**Supplied material:**
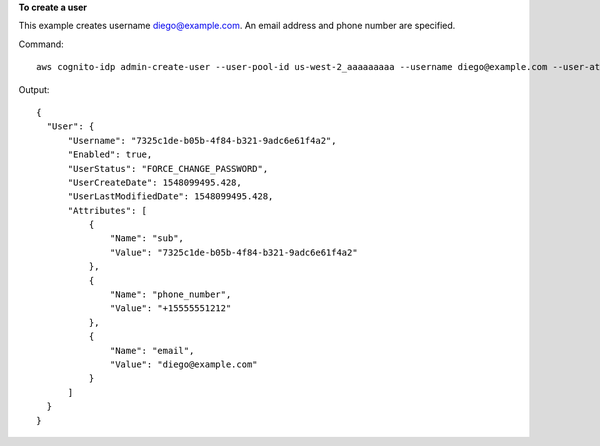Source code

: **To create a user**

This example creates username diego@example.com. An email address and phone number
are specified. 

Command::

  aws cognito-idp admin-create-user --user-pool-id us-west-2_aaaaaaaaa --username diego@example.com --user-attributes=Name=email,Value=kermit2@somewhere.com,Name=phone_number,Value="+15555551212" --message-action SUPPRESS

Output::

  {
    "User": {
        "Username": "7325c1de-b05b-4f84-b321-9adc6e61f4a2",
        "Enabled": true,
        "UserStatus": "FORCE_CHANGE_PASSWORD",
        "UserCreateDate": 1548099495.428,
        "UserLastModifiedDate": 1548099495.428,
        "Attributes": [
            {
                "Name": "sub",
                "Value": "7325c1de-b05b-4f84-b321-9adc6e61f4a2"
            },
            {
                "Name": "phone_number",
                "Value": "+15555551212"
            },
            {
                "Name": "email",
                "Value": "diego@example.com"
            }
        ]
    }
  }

**Work task:** Among the lines above, find the ones containing "Value" and copy them.

**Answer section:**
  aws cognito-idp admin-create-user --user-pool-id us-west-2_aaaaaaaaa --username diego@example.com --user-attributes=Name=email,Value=kermit2@somewhere.com,Name=phone_number,Value="+15555551212" --message-action SUPPRESS
                "Value": "7325c1de-b05b-4f84-b321-9adc6e61f4a2"
                "Value": "+15555551212"
                "Value": "diego@example.com"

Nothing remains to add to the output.